■ **INFORMATION GIVEN**:
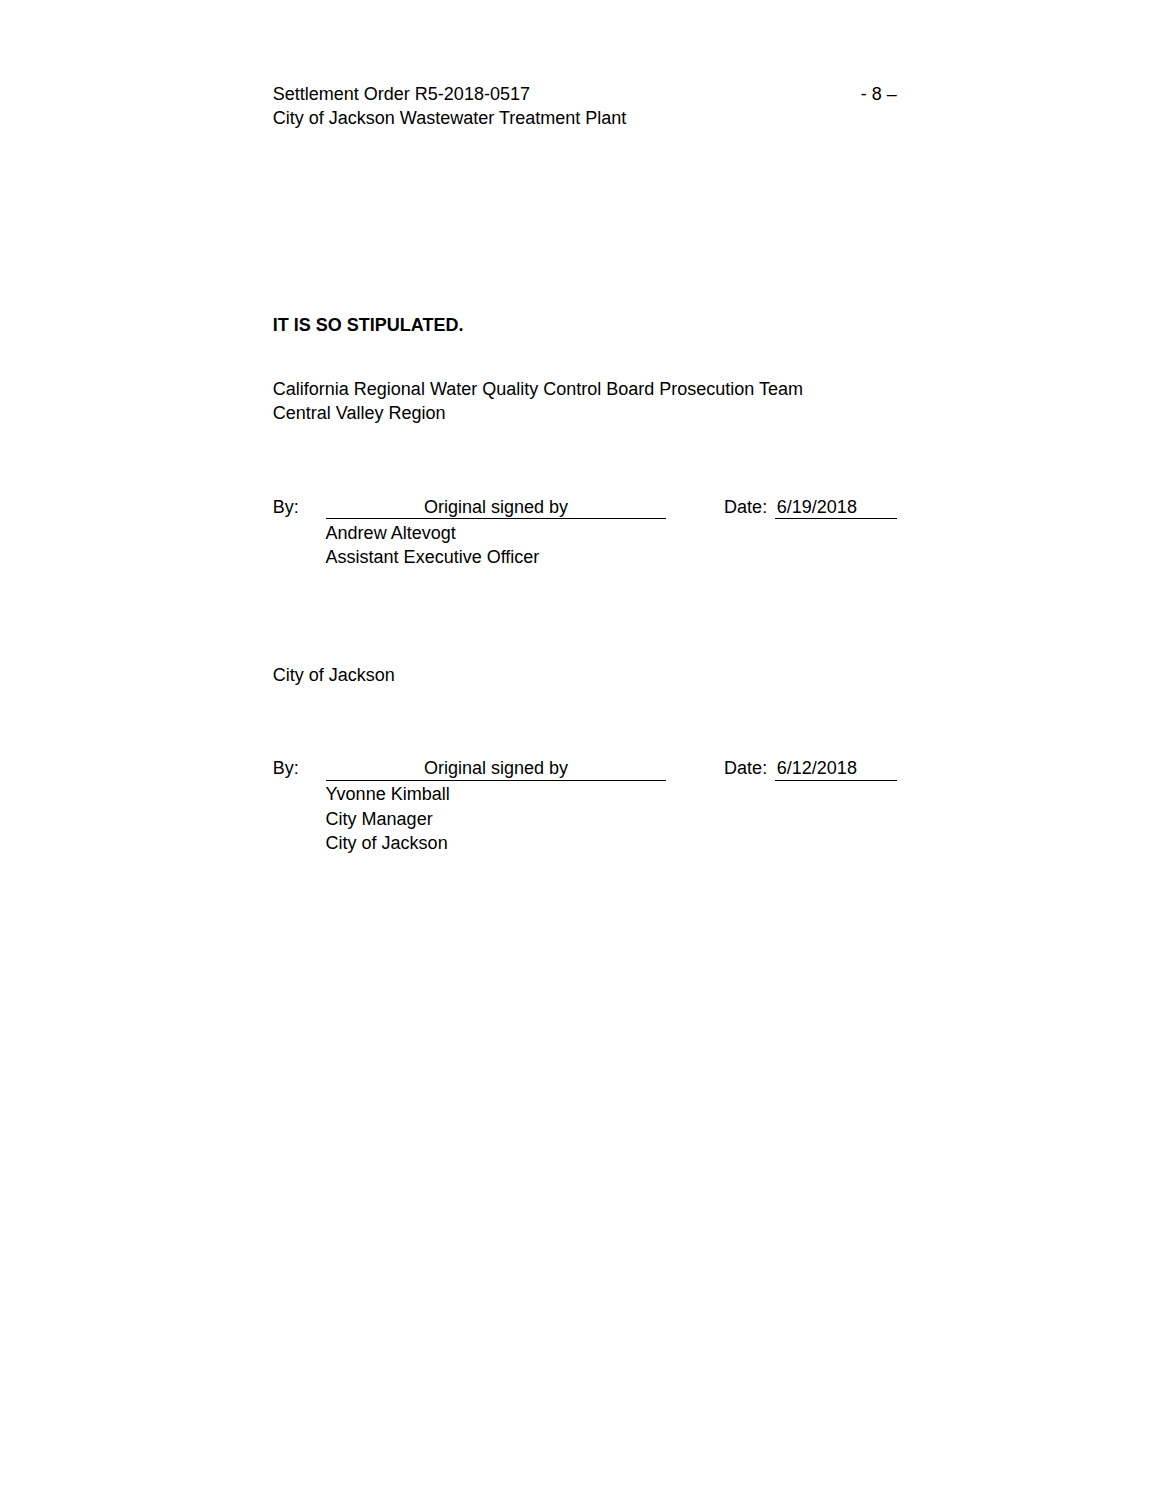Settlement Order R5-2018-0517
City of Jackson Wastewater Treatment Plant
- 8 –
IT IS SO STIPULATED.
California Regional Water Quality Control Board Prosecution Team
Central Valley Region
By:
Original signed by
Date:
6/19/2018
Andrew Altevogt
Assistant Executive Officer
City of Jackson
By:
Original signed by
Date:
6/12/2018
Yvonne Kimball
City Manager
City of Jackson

■ **TASK TO CARRY OUT**:
The material above should be printed again exactly, with each picture left out.

■ **RESPONSE TO THE EXERCISE**:
Settlement Order R5-2018-0517
City of Jackson Wastewater Treatment Plant
- 8 –
IT IS SO STIPULATED.
California Regional Water Quality Control Board Prosecution Team
Central Valley Region
By:
Original signed by
Date:
6/19/2018
Andrew Altevogt
Assistant Executive Officer
City of Jackson
By:
Original signed by
Date:
6/12/2018
Yvonne Kimball
City Manager
City of Jackson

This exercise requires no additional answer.